AITは、比較的小さな高等教育機関であるとともに、実践に非常に大きなウェイトをおく文化をもっている。これは、AITが常に外部の援助金によって運営されてきたことによってうまれた文化で、地域の役に立たなくては、存在意義がないという価値観が強くあるように思われる。現場における問題は、一つの専攻で解決できるものではなく、さまざまな専門の人々が集まることでより有効な解決策が生まれる。近年とみに開発の現場で、工学・社会科学を含めた多角的な視点をもったアプローチが重視されている。AITは、もともと、このような多角的アプローチがしやすい環境がある。学生が、ほかの専攻のコースをとることは、比較的容易であるし、また実際に多くの学生が専攻外の講義を履修している。また、論文の審査委員会も、専攻外からの教官をいれることが義務づけられている。小さな機関であるために、専攻を超えて、教官同士が知り合う機会が多く、一緒に研究プロポーザルを書く機会もある。ジェンダーと開発専攻では、すでに水産、都市開発、農村開発、自然資源などの専攻と共同で研究・活動、またプロポーザル作成にたずさわったことがある。専攻外の分野の人たちとともに働くことによって、今までにない視点や考え方を学ぶことが多い。このようなInter-disciplinarityによって、新しい分野の学問を立ち上げていく可能性がAITにはあると思われる。

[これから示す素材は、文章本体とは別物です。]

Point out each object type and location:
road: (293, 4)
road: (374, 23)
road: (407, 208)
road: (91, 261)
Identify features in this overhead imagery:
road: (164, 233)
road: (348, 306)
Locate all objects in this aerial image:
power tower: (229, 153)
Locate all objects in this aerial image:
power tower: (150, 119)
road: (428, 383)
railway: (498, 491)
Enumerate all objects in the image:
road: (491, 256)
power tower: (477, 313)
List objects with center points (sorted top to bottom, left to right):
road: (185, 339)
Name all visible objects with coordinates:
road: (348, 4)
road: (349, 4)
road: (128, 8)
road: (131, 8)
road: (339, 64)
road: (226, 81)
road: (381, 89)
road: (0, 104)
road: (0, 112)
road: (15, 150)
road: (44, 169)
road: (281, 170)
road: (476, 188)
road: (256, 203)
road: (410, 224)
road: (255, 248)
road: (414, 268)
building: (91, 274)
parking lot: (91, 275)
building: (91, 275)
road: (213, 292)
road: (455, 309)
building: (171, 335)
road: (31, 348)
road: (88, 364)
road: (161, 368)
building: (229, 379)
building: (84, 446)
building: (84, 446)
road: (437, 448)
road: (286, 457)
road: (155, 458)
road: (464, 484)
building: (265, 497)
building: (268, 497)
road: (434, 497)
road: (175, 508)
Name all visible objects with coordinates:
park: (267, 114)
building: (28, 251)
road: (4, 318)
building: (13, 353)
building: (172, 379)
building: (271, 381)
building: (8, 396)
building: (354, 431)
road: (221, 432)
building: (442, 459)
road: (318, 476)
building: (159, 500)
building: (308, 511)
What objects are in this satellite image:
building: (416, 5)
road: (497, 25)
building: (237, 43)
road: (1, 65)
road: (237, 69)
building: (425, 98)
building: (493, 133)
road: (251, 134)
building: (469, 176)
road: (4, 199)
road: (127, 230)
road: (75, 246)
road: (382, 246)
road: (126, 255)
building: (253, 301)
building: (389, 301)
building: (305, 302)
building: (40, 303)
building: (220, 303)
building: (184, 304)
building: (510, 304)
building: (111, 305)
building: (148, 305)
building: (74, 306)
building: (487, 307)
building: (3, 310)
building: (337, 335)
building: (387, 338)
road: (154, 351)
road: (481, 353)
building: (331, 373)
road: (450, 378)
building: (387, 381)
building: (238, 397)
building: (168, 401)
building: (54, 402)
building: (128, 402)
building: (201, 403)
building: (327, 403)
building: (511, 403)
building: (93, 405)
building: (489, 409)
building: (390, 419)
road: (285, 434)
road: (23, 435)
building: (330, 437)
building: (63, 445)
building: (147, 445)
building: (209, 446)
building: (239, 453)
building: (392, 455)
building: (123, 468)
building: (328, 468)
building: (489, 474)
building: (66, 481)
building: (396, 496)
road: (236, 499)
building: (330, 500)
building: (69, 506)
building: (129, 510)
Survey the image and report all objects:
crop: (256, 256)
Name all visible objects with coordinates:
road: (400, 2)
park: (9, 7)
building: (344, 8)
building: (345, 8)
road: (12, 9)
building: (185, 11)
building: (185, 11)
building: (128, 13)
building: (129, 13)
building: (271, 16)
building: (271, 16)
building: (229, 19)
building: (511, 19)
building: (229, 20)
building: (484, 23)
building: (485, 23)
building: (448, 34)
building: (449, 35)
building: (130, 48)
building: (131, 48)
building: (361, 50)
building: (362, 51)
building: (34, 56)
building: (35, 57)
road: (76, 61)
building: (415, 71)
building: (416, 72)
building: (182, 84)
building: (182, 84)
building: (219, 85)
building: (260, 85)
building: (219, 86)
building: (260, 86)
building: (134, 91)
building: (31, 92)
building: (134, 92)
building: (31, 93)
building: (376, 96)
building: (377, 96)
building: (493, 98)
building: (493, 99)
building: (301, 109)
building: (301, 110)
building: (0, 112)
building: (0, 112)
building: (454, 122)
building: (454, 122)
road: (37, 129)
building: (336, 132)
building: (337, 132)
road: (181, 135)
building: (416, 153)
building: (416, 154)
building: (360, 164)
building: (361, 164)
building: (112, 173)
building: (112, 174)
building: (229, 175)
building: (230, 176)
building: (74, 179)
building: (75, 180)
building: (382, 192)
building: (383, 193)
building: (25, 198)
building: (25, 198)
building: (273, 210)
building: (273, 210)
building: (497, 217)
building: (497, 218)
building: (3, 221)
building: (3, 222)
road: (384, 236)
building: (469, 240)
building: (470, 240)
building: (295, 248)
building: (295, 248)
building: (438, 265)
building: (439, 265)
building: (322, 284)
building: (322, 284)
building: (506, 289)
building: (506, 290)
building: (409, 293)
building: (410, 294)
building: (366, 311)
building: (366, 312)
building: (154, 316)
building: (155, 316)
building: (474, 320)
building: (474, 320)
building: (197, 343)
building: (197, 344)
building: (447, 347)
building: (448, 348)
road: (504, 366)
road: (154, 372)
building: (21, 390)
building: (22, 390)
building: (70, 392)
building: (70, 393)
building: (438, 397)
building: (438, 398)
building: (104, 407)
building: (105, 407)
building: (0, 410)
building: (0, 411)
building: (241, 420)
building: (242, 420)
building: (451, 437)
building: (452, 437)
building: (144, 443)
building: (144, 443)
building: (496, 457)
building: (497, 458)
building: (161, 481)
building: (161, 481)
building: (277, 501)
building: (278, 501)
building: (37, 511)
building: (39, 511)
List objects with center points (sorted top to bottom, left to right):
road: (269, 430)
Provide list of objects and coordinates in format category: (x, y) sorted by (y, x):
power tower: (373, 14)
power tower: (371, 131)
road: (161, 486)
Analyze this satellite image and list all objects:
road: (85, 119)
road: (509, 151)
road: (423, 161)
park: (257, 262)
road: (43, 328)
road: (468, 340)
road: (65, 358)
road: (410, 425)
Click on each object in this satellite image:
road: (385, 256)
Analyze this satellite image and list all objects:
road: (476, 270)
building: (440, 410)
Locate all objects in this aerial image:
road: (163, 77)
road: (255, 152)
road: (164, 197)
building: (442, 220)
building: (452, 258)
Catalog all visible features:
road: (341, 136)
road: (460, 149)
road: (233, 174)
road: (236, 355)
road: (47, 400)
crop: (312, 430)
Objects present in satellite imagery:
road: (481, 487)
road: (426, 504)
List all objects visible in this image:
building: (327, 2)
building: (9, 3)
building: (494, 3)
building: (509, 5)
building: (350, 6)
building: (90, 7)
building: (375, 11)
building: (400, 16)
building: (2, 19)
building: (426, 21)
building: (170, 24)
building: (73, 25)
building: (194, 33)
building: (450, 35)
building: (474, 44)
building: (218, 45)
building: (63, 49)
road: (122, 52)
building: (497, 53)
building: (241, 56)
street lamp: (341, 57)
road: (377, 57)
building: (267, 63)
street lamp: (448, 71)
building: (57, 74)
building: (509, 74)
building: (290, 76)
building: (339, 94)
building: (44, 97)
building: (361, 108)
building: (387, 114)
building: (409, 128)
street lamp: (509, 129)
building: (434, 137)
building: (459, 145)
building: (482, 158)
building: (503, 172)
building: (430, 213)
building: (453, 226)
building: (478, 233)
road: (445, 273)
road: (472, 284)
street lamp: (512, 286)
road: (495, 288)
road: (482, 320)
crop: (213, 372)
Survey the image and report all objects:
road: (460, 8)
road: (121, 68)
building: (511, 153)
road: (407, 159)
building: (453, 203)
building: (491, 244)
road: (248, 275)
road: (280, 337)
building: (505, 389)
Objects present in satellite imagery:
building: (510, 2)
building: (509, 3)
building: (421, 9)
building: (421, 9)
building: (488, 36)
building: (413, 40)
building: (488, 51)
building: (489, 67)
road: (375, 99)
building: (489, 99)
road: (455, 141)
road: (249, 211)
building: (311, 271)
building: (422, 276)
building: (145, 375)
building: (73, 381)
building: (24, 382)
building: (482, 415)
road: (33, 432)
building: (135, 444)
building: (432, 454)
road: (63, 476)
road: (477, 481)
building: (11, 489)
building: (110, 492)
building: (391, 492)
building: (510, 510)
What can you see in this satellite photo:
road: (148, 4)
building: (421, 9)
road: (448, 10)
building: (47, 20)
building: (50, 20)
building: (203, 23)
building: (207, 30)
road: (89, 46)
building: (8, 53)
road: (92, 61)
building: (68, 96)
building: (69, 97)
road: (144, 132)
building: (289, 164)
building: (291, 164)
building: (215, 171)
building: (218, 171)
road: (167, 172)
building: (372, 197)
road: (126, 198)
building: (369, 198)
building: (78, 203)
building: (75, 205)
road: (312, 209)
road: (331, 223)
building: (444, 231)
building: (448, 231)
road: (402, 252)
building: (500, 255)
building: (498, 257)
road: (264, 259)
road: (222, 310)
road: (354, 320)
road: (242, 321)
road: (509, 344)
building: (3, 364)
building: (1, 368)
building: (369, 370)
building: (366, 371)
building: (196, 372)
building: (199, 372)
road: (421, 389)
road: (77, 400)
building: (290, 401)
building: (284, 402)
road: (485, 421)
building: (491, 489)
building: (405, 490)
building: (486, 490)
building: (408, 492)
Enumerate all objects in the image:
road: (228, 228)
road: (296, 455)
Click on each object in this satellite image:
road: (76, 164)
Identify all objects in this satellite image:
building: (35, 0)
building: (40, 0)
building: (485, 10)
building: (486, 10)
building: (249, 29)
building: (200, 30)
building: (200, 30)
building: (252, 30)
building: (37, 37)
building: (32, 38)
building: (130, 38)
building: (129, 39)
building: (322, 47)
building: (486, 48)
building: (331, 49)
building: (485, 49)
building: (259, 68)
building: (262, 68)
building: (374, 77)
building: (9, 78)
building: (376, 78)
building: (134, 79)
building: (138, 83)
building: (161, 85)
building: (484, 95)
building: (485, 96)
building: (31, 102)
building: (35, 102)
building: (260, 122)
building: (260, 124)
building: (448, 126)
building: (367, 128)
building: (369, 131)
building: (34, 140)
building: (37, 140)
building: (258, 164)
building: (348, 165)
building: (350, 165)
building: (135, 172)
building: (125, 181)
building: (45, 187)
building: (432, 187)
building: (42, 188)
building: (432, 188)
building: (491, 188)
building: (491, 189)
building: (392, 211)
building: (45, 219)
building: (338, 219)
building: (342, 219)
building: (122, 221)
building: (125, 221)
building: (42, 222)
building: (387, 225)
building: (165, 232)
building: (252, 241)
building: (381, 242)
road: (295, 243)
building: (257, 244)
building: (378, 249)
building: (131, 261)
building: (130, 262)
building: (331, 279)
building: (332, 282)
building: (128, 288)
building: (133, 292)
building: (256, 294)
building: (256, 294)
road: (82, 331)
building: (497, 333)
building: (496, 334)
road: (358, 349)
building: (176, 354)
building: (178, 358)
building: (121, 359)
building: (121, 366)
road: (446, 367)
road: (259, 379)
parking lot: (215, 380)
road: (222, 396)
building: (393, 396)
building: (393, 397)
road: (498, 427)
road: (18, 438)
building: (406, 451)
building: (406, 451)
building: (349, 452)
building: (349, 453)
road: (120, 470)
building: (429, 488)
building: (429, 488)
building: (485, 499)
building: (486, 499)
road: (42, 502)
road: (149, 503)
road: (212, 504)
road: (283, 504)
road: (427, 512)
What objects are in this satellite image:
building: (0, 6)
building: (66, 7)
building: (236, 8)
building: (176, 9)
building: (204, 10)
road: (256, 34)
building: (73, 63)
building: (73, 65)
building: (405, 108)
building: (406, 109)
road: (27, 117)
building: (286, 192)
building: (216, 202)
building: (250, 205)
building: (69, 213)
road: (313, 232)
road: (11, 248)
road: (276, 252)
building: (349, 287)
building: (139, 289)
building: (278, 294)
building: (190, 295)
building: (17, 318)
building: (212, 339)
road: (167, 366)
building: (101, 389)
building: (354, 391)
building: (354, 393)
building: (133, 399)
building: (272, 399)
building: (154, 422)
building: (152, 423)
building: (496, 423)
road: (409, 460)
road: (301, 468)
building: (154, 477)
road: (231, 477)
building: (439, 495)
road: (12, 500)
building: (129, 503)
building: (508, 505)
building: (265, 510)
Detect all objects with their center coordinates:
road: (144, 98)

ジェンダーと開発学は、いまだにアジアの中では珍しい専攻であり、現場のニーズがあるわりには、専門家養成機関が少ない。女性学、開発学を教えるところはあっても、ジェンダーと開発という形で、ジェンダーの視点から開発学を構築しているところは、アジアでは、AITとフィリピン国立大学にしかないといえる。このように、AITは、分野を超え、また地域のニーズに敏感になることで、他の大学にはない専攻を生み出し、広げていく役割と可能性をもっているといえる。

(2) アジア地域からの視点

これは、特に社会科学でいえることかもしれないが、往々にして、理論は西洋主導であり、アジアという地域から、その理論に挑戦し、再構築していく過程や機会がなかなかない。アジアの多くの学者は、西洋で学び、そこで学んだことを、アジアで教えている。アジアから発する知識や理論はどのようにすれば生まれるだろうか。民主主義、人権、平等というコンセプトを西洋の考え方でアジアにはあてはまらないと、一蹴されないようなアジアの歴史的経験に基づいた人権のコンセプトを構築するにはどうすればいいのだろうか。AITは、このようなアジアの現場からの理論構築に貢献する役割と義務があると思う。アジアの各国の研究者・実践者がつどい、議論する場を作ることが大切で、アジア地域の高等教育機関であるAITは、格好の場であると思われる。今のAITにこれができているかというと、疑問だが、このような可能性をもった機関は、アジアにたくさんあるわけではなく、だからこそ、AITでがんばる意義があると思う。

(3) ネットワーク

AITの卒業生は、アジア各国の中堅で活躍する人が多い。このレベルの人たちは、実際に仕事をする人たちであると同時に、組織全体に影響を及ぼす決定にも関われる人たちである。カナダのCIDAは、AITのこのネットワークに目をつけ、このネットワークを通して東南アジアの都市環境政策に影響を及ぼすことを目的としたプロジェクトを支援している。AITでの教育と卒業生とのつながりは、アジアにおける政策と教育に影響を与える大切な手段であるといえる。個人的にも、AITで学ぶ、または働くことで得られる人的ネットワークは計り知れないものがある。